The Wildcats finished Smith's first season with a record of 5–6.

| Team | 1 | 2 | 3 | 4 | Total |
|---|---|---|---|---|---|
| • Sun Devils | 14 | 17 | 13 | 0 | 44 |
| Wildcats | 0 | 0 | 7 | 0 | 7 |

==Season notes==
- Smith's first season was known as a rebuilding year to fans. An extremely difficult schedule also affected Arizona's chances at a bowl game, and led to the team's mediocre record.
- The season was the only one in the 1980s that Arizona finished with a losing record and one of only two seasons in the decade that they had a non-winning record (the other was in 1987 when they went 4–4–3).
- Also, this season started a decade of resurgence for the Wildcats, fulfilling Smith's promise when he was hired before the season started (see above).
- Arizona did not play Texas Tech for the first time since 1970.
- From mid-October through early November, due to Pac-10 scheduling, the Wildcats played four consecutive home games.
- The victory over UCLA was the first big win under Smith, which became overshadowed by Arizona's upset of USC (UCLA's chief rival) during the following season.
- This season was the only one in Smith lost to ASU at home.
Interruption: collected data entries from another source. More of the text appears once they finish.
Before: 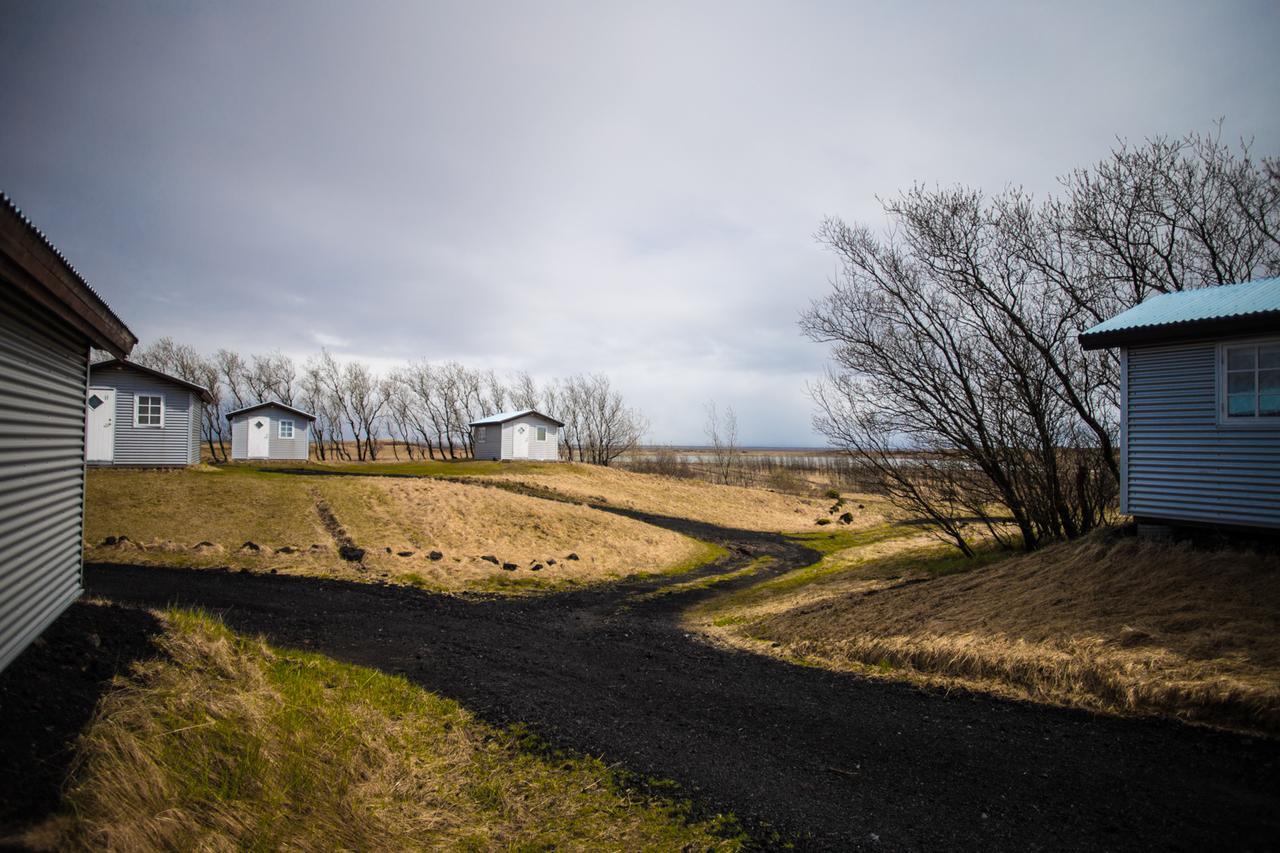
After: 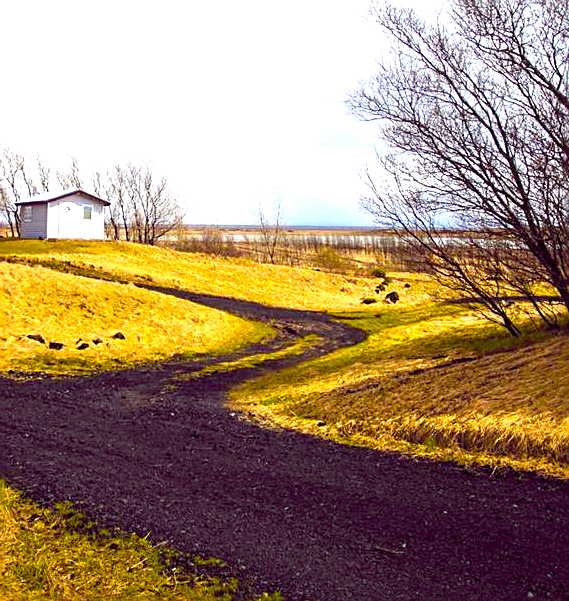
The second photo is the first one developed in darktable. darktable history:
crop: left 35.505%, top 26.005%, right 19.973%, bottom 3.423%
exposure: black level correction 0, exposure 1.102 EV, compensate exposure bias true, compensate highlight preservation false
sharpen: on, module defaults
color balance rgb: global offset › chroma 0.282%, global offset › hue 318.73°, linear chroma grading › shadows 31.713%, linear chroma grading › global chroma -2.014%, linear chroma grading › mid-tones 4.032%, perceptual saturation grading › global saturation 31.063%, global vibrance 44.535%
Arizona did not lose to their rival at home again until 1992. In addition, this was the only time under Smith that the Wildcats scored less than ten points against ASU.
- The game against Arizona State had the earliest start time in Arizona Stadium history. The 10:00 a.m. kickoff was due to the fact that the game was televised regionally and that there were scheduling conflicts within the broadcasting window, meaning that there wasn't an open afternoon/evening time slot available for the game to kick off.
- This was the last season until 2012 that Arizona wore red helmets and also the last season until 2005 that they wore red jerseys for home games. The red helmets had been worn since the 1977 season and were previously used from 1967 to 1972 and the red jerseys had been their primary home jerseys since 1977. Arizona officials believed that the team wearing red was too confusing with Pac-10 schools USC, Stanford, Arizona State, and Washington State, whose colors are a variation and/or a darker shade of red (Arizona and conference foe California have blue as one of their colors, though Arizona's blue is slightly lighter than California's, who has a darker shade of blue). Beginning in 1981, the Wildcats returned to wearing blue jerseys at home and white helmets for the first time since 1976. Prior to 1977, Arizona had worn the blue jerseys for home games. The helmets would feature a red “A” on them and it was worn by players until the end of the 1989 season.
- Arizona did not wear red jerseys for a home game against Arizona State again until 2006.

==After the season==
Although the Wildcats finished the 1980 season with a losing record, they would begin improving under Smith and started to compete with the other conference teams, as Arizona completed their third season as a Pac-10 member, and would build a winning culture for both the university and the Tucson community that lasted through most of the 1980s and the team would become known for their upset victories under Smith's watch. Even though they would later be punished for their part in the scandal prior to Smith's hiring, Arizona would bring in recruits to bring success to start a period of dominance that would surprise fans across Arizona and credit Smith for making the Wildcats a relevant team again, like what Young did during the mid-1970s.